TEXTE DE LA PAGE:
┏━━
Dans le camp de la paix

Au moment de la rédaction de ces lignes, on ne savait pas jusqu’où irait l’invasion de l’Ukraine par l’armée russe ni si les négociations entre les deux délégations, qui avaient démarré lundi 28 février à Gomel en Biélorussie, allaient déboucher sur la paix ou sur une impasse et la guerre totale. Les images les plus fortes de ce conflit armé sont incontestablement celles des flux de réfugiés parcourant des dizaines de kilomètres à pied dans le froid glacial ou les habitants se terrant jour et nuit, terrés dans les bouches de métro.
Des images qui ne font que mettre au gré du jour l’hypocrisie des uns et des autres, particulièrement celle des Occidentaux, qui poussent le bouchon au plus profond et crient au scandale. Ils contribuent, tout en restant confortablement installés chez eux, au jet de centaines de milliers de personnes presque démunies, sur des routes insécurisées et crier encore et toujours au scandale. Et il ne faut pas aller chercher très loin pour comprendre les véritables enjeux de ce conflit. Écoutons leurs déclarations et prenons connaissances de leurs décisions et on ne découvrira que cette hypocrisie outrancière d’une Europe qui cherche à se replacer sur l’échiquier et celle des Etats-Unis qui veulent imposer leur hégémonie et leur mainmise sur le monde.
┗━━
TRAVAIL DEMANDÉ:
- a) D'après le texte sur l'invasion de l'Ukraine, dans quelle ville les négociations entre les deux délégations ont-elles démarré le lundi 28 février ?
- b) Reprenez le texte sur l'invasion de l'Ukraine en poursuivant après sa dernière phrase.

JEU D'ENREGISTREMENTS:
┏━━
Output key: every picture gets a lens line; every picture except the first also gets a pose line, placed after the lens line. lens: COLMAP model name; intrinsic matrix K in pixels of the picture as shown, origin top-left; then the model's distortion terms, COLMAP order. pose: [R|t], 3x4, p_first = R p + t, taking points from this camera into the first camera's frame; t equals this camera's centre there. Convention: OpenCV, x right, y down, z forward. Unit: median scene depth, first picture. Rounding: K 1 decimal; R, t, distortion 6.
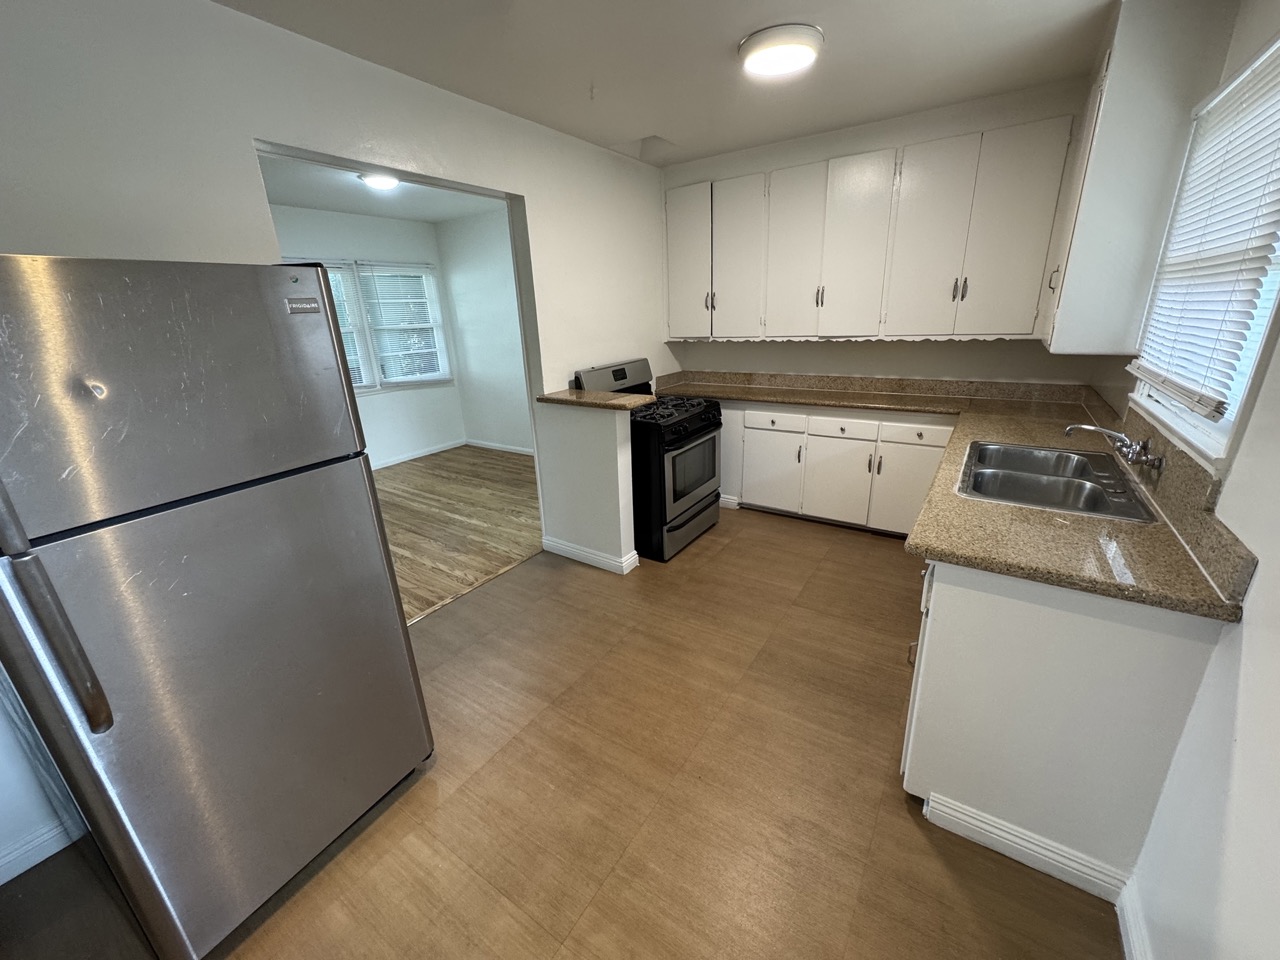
lens RADIAL K [[509.8, 0, 642.5], [0, 509.8, 482.7], [0, 0, 1]] dist [-0.005295, 0.001187]
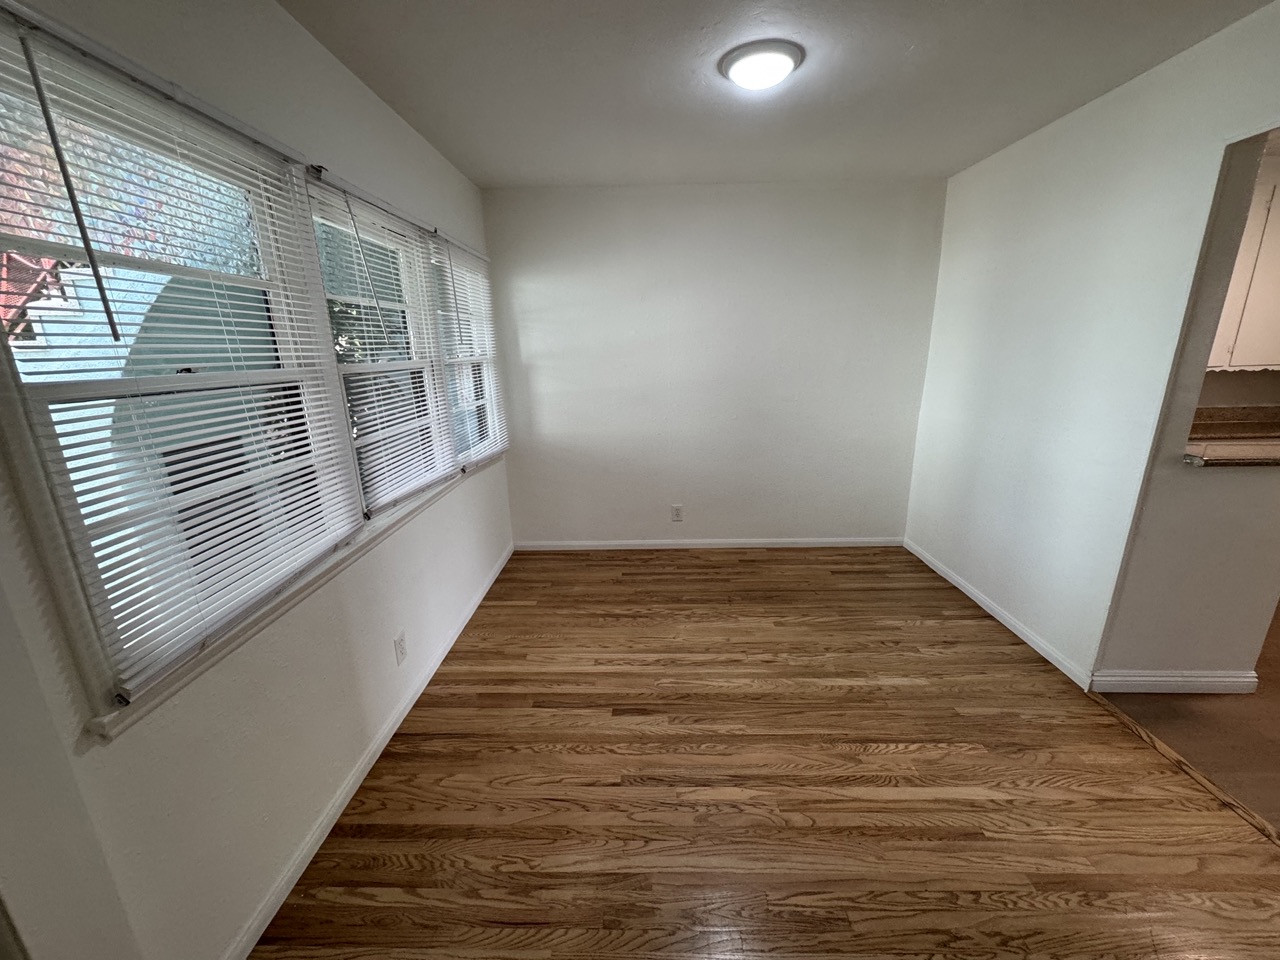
lens RADIAL K [[509.8, 0, 638.8], [0, 509.8, 481.7], [0, 0, 1]] dist [-0.005295, 0.001187]
pose [[0.839303, -0.118578, 0.530575, -0.947220], [0.164081, 0.985665, -0.039270, -0.192103], [-0.518312, 0.120017, 0.846728, 0.696682]]
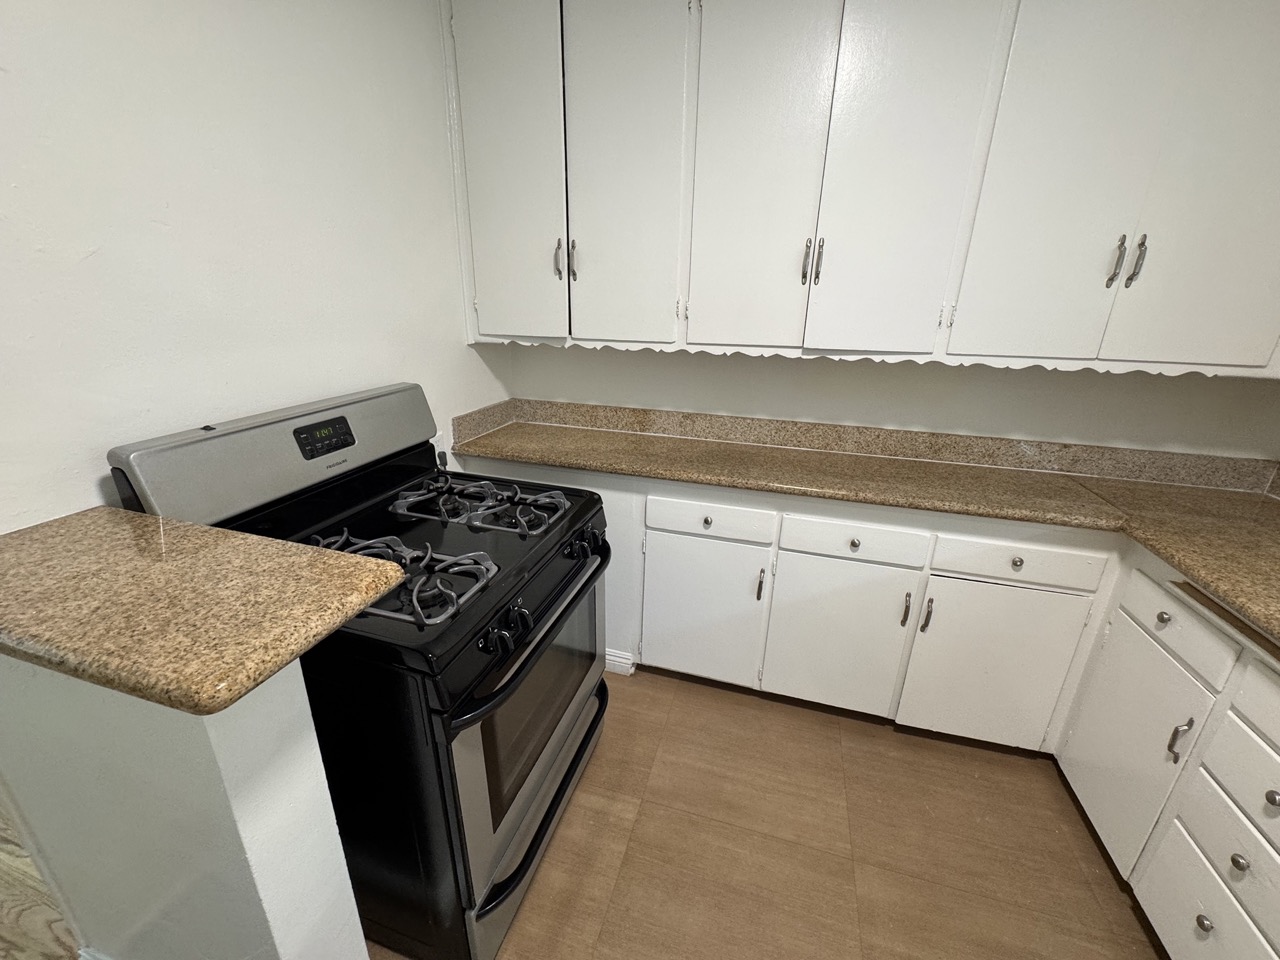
lens RADIAL K [[509.8, 0, 642.3], [0, 509.8, 480.0], [0, 0, 1]] dist [-0.005295, 0.001187]
pose [[0.952635, -0.043810, 0.300943, 0.055305], [0.040695, 0.999033, 0.016614, -0.170888], [-0.301380, -0.003580, 0.953497, 0.566346]]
┗━━
RÉPONSES PAR TÂCHE:
- a) À Gomel, en Biélorussie.

- b)
Hypocrisie certes, et qui n’est pas sans rafraîchir notre mémoire et celle du monde. Des images similaires de réfugiés égarés, apeurés, démunis, affamés, on en a vu des milliers avec les déplacés palestiniens, syriens, irakiens, libyens, yéménites et d’autres. Œuvre de ces mêmes Occidentaux. C’est ce qui reste, en fait, des guerres. Le sentiment que ce sont les peuples qui en paient le lourd tribut. C’est pourquoi les dirigeants qui en détiennent le pouvoir de décision recommencent.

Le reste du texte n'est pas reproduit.